Day 4 - 13 December: Journey to Phawngpui (Blue Mountain) National Park

We got up early in the morning all set to start our journey towards Sangau, which is the closest village to Blue Mountain NP (around 14 km). Michael, our driver went at 5:45am towards Aizawl to fill fuel for Sumo and said he would be back by 6am. Meanwhile, today being my Birthday started receiving phone calls from my family wishing me on the occasion. We waited till 7:15am for Michael to return as the Petrol Bunks open not before 7am. I had already shot some Tree Pipits, Warblers and fantails around the tourist house. The habitat around the rest house is quite good for bird watching and photography.

We started our journey at 7:30am. Some points to note about Mizoram roads and the journey time:

The conditions of the road are quite good. But due to the terrain, the roads are curved and you can drive straight hardly a couple of hundred yards before you have to slow down to make a turn. On an average, you can cover a max of 30 kms in 1 hour. So, if you have to travel 200km, you need 200×2 = 400 mins, that is approximately 7 hrs on an average. And adding some pit stops for breakfast/lunch/nature call, you can add in an hour. So, our estimated time to travel from Aizawl to Sangau was 8 hrs. But hold on, the road condition of the last 40 km to Sangau is quite bad. That itself will take around 2 hrs. So, the total time to travel would be around 10 hrs. And plan your journey accordingly, as we have to cross the river Chhimtuipui in a ferry, the operations of which closes at 4pm.

▶ _Information_

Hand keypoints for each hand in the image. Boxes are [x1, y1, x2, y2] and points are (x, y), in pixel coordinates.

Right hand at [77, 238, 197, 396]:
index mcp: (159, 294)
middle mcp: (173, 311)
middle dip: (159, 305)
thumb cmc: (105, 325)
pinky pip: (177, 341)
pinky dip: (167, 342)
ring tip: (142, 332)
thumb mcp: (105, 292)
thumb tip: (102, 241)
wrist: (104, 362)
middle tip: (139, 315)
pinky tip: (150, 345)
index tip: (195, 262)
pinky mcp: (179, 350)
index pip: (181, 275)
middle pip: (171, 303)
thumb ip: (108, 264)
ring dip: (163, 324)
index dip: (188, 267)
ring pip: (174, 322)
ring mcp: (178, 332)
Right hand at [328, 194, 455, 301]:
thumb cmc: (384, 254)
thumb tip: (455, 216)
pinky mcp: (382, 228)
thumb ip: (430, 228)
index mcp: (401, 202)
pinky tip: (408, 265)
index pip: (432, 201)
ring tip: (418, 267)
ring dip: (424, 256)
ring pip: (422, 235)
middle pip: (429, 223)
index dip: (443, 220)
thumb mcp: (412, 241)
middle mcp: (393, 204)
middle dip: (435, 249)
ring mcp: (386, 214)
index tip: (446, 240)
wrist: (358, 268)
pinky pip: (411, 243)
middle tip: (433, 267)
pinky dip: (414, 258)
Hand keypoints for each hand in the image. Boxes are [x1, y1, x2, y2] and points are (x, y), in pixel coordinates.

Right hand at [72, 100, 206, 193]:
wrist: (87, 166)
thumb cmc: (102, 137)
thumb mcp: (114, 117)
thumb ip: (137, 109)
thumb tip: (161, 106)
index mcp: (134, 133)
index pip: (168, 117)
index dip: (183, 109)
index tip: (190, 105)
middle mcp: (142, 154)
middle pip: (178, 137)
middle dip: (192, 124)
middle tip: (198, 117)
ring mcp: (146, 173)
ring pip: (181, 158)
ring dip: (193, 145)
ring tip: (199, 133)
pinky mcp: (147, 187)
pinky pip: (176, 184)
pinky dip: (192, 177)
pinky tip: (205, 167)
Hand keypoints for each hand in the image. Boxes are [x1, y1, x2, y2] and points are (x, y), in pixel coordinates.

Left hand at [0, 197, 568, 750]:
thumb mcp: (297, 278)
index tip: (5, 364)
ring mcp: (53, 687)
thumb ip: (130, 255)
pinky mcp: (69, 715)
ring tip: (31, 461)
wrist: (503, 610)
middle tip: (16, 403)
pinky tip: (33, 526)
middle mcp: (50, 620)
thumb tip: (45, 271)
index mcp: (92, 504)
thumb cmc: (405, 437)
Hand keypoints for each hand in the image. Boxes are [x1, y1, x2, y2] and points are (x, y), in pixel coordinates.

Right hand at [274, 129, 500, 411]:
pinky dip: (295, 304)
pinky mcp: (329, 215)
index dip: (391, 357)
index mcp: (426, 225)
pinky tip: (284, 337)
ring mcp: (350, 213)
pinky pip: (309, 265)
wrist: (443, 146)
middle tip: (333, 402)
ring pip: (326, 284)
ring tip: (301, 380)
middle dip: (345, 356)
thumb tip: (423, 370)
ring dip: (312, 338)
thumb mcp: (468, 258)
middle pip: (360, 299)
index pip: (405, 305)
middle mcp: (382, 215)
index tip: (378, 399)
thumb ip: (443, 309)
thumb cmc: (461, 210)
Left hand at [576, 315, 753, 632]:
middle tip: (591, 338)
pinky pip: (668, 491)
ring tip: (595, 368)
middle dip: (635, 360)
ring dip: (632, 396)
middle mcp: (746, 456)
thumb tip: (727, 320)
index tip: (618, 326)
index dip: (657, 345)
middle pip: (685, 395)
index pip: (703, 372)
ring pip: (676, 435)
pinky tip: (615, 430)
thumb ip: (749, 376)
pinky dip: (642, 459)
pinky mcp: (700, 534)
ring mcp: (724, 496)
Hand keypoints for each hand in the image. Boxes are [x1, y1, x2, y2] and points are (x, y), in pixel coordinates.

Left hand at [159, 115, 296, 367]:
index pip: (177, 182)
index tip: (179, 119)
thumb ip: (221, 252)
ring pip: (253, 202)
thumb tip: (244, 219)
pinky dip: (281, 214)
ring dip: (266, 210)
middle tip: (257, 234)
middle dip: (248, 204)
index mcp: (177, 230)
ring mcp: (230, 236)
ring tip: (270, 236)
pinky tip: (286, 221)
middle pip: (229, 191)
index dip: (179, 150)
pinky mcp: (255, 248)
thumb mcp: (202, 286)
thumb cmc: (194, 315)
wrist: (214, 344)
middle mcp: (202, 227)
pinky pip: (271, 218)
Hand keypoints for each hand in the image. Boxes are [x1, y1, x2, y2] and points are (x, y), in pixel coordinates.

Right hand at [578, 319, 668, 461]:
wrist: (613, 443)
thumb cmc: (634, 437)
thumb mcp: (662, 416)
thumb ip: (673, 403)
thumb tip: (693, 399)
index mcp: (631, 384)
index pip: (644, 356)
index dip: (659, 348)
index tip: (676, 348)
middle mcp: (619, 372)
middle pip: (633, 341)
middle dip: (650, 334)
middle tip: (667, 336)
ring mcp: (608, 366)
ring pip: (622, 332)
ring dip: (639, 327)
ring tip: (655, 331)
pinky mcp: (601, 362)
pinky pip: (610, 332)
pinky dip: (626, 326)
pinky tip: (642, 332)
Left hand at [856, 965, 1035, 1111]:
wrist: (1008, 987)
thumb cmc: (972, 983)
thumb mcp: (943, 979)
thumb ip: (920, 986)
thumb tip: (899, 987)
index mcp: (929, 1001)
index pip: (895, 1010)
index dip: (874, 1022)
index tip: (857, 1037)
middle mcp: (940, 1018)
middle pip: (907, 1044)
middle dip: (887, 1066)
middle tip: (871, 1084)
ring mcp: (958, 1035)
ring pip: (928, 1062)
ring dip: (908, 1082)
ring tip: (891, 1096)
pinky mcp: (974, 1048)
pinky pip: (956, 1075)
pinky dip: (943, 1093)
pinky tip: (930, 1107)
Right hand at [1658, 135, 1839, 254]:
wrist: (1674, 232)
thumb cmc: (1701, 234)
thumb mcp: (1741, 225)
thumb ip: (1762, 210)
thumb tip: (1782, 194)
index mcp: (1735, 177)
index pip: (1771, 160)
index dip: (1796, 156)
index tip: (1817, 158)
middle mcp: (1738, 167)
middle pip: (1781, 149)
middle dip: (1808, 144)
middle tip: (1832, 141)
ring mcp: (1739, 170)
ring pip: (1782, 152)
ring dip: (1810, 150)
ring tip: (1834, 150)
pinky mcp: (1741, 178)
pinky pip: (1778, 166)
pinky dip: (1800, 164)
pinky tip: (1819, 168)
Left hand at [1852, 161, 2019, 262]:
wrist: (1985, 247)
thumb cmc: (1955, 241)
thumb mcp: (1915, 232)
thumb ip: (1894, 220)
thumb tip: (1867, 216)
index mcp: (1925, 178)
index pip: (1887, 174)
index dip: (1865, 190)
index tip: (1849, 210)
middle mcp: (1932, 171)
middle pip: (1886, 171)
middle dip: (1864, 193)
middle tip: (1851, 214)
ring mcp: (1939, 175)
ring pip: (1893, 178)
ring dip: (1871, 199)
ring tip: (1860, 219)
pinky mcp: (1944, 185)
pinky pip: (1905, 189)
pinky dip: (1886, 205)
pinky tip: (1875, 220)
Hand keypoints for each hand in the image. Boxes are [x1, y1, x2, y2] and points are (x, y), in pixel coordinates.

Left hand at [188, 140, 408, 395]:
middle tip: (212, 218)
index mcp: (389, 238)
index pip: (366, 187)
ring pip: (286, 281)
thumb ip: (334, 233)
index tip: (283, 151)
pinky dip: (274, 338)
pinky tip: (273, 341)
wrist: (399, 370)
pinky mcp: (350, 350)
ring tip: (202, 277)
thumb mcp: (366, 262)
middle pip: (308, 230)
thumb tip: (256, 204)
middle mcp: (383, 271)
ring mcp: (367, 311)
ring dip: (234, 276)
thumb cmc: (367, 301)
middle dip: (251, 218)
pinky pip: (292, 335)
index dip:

▶ _Exercises to complete_
[a] In the Phawngpui travel account, write out the stretch from "We got up early" through "watching and photography." again, changing "Sumo" to "jeep".
[b] According to the Phawngpui travel account, at what time does the ferry across the river Chhimtuipui stop operating?

▶ _Outputs in order_
[a]
We got up early in the morning all set to start our journey towards Sangau, which is the closest village to Blue Mountain NP (around 14 km). Michael, our driver went at 5:45am towards Aizawl to fill fuel for jeep and said he would be back by 6am. Meanwhile, today being my Birthday started receiving phone calls from my family wishing me on the occasion. We waited till 7:15am for Michael to return as the Petrol Bunks open not before 7am. I had already shot some Tree Pipits, Warblers and fantails around the tourist house. The habitat around the rest house is quite good for bird watching and photography.

[b] 4pm